Enfin, au travers de l’invention de la théorie de pathocénose en 1969 (avec pour objectif initial de mieux appréhender l'histoire des maladies et une première application à l’étude des maladies dans l'Antiquité), M.D. Grmek offre un complément d’analyse. Ce terme, forgé sur celui de « biocénose », désigne l'état d'équilibre des maladies à un moment donné de l'histoire, dans une société donnée. Il introduit un aspect dynamique à l’étude des systèmes pathogènes, aspect essentiel au regard de la dimension spatio-temporelle des processus d’émergence. Les pathologies interagissent dans un espace fini dans des systèmes complexes, et tout bouleversement de ces interactions pourra donner lieu à l’émergence ou à la ré-émergence de maladies. La pathocénose tend naturellement vers un état d’équilibre dans une situation écologique qui varie dans des limites relativement étroites, mais des changements de facteurs externes peuvent produire des ruptures et créer des déséquilibres imposant des tendances nouvelles, comme l’apparition de maladies émergentes. On peut noter que ce processus de continuités/discontinuités dynamiques renvoie également aux bases conceptuelles de la démarche géographique (en particulier le rôle des discontinuités spatiales ou exceptions géographiques dans la compréhension des déterminants d’une maladie ; Handschumacher P., Hervouët J-P., 2004) et atteste plus généralement de l’intérêt de combiner approches temporelles et spatiales (idée de "pathologie historico-géographique", Hirsch A., 1860, renvoyant également, à l’origine, au « Traité des airs, des eaux et des lieux » d’Hippocrate). Les différents concepts évoqués peuvent finalement se combiner et aboutir à l’idée de géopathocénose, selon laquelle chaque zone géographique présente un triptyque espace- société-santé qui lui est propre. Tous les facteurs de rupture de l’équilibre ou de bouleversement de la pathocénose trouvent une inscription spatiale, et chaque combinaison de facteurs conditionne l’apparition ou le maintien des maladies sur un territoire donné. Caractériser la géopathocénose d’une maladie revient ainsi à étudier la géographie de ses déterminants et de leurs associations complexes, autrement dit à étudier les lieux où s’inscrivent les bouleversements de pathocénose, leur distribution spatiale et leurs conditions sociales intrinsèques.
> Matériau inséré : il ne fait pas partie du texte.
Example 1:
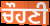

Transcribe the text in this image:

ਚੌਹਣੀ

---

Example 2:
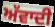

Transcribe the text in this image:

ਅੱਵਾਦੀ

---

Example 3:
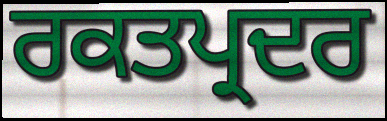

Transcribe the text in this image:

ਰਕਤਪ੍ਰਦਰ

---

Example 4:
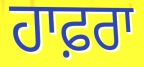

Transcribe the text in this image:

ਹਾਫ਼ਰਾ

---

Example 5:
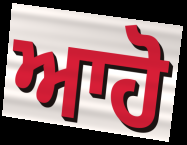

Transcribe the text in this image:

ਆਹੋ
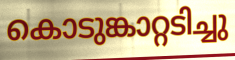
കൊടുങ്കാറ്റടിച്ചു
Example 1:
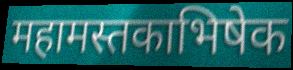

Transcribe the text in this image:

महामस्तकाभिषेक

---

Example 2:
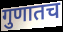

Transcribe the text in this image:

गुणातच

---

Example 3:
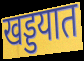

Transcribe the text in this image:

खड्डयात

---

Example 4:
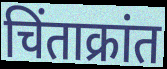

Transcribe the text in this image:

चिंताक्रांत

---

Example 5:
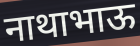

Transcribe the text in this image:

नाथाभाऊ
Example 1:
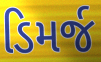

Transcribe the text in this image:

ડિમર્જ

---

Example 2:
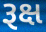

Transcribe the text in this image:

રૂક્ષ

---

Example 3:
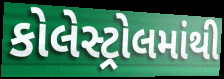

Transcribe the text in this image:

કોલેસ્ટ્રોલમાંથી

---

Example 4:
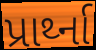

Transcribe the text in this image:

પ્રાર્થ્ના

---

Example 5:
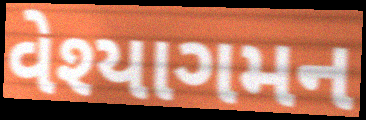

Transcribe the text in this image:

વેશ્યાગમન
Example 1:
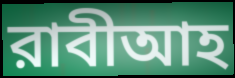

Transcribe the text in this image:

রাবীআহ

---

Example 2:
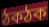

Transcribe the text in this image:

ঠকঠক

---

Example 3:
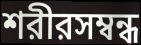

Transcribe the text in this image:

শরীরসম্বন্ধ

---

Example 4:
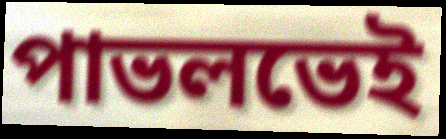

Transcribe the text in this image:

পাভলভেই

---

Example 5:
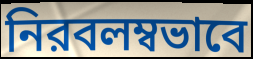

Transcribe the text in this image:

নিরবলম্বভাবে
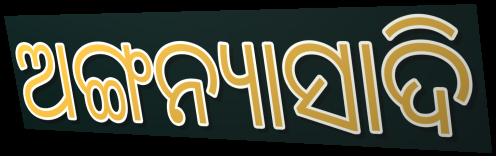
ଅଙ୍ଗନ୍ୟାସାଦି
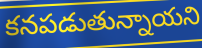
కనపడుతున్నాయని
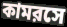
কামরসে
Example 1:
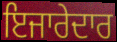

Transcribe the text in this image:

ਇਜਾਰੇਦਾਰ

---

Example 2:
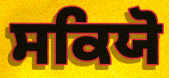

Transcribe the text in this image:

ਸਕਿਯੋ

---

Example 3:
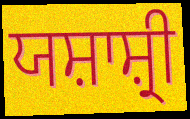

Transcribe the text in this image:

ਯਸ਼ਾਸ਼੍ਰੀ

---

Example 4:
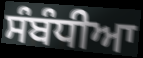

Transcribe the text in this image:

ਸੰਬੰਧੀਆ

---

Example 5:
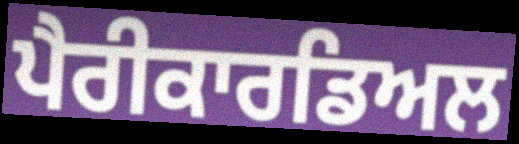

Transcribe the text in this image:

ਪੈਰੀਕਾਰਡਿਅਲ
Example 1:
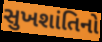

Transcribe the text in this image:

સુખશાંતિનો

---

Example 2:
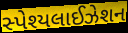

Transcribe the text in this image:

સ્પેશ્યલાઈઝેશન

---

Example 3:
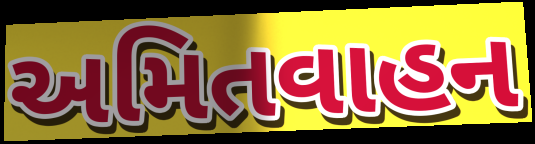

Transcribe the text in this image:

અમિતવાહન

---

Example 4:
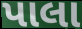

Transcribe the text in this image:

પાલા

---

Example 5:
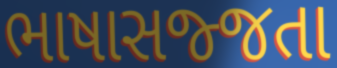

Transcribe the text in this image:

ભાષાસજ્જતા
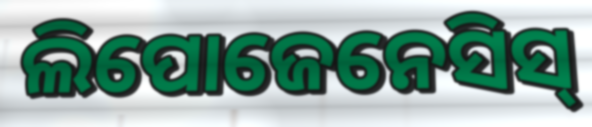
ଲିପୋଜେନେସିସ୍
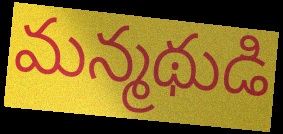
మన్మథుడి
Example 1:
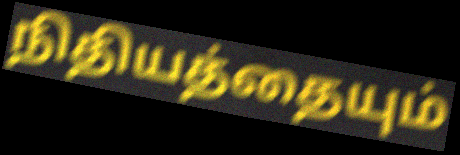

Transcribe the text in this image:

நிதியத்தையும்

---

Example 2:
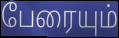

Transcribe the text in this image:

பேரையும்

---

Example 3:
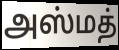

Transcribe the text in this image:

அஸ்மத்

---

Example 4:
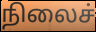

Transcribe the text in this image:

நிலைச்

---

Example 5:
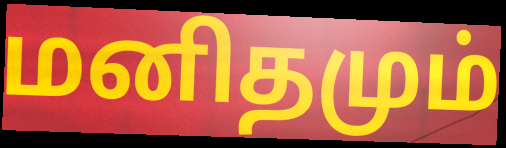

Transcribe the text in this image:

மனிதமும்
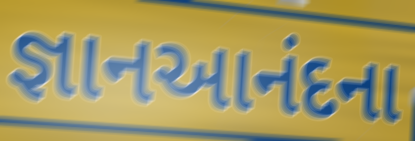
જ્ઞાનઆનંદના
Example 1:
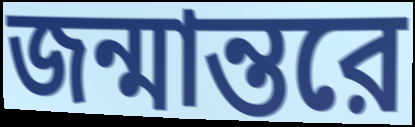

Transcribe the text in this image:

জন্মান্তরে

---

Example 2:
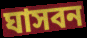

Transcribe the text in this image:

ঘাসবন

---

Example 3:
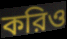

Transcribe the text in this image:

করিও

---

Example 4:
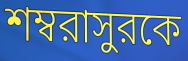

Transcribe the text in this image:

শম্বরাসুরকে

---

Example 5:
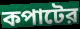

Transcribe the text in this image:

কপাটের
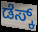
ಡೆಸ್ಕ್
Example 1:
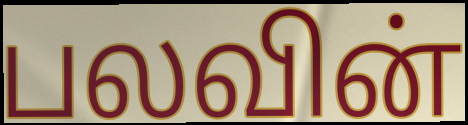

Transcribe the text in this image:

பலவின்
Il est néanmoins important de mentionner que, dans notre cas d’étude, l’analyse, bien qu’intégrée à ces grands concepts et réflexions, ne rend pas compte de phénomènes spatiaux intrinsèques liés par exemple au contexte culturel et social d’une population, ou d’associations complexes entre facteurs. En effet, on s’intéresse au statut sanitaire de populations animales et non humaines, et à des facteurs extrinsèques liés à des processus de diffusion d’un agent pathogène (l’émergence étant ici principalement "réduite" à de la diffusion à moyenne et longue distance, cf. infra) et étudiés individuellement. Ceci constitue une des limites de notre étude en comparaison des objectifs plus ambitieux que peut relever la discipline de géographie de la santé lorsqu’elle fait appel aux sciences sociales (cf. conclusion) et s’intéresse plus largement aux « combinaisons de facteurs qui, sur un espace donné, exposent de manière différentielle des populations à des risques pathogènes exogènes, et qui distribuent inégalement dans l’espace des populations exposées à un risque donné » (Salem G., 1995). L’originalité de notre étude repose davantage sur la méthode employée pour caractériser un processus émergentiel, le différencier selon des critères spatio-temporels73, puis l’analyser à part entière ou de manière comparative74.

73

Le sens attribué au terme d’émergence dans le cadre de ce travail, et la méthodologie employée pour discriminer les foyers considérés comme émergents des autres selon des critères spatio-temporels, sont explicités plus en détails au § 4.2.1

74

Avant la soumission de l’article de Souris M. et al. en mai 2008, la caractérisation des points d’émergence de l’influenza aviaire n’avait jamais fait l’objet d’une analyse spécifique. De plus, aucune étude n’a jusqu’à présent été menée sur les facteurs de risques associés à l’émergence sensu stricto vs. la diffusion.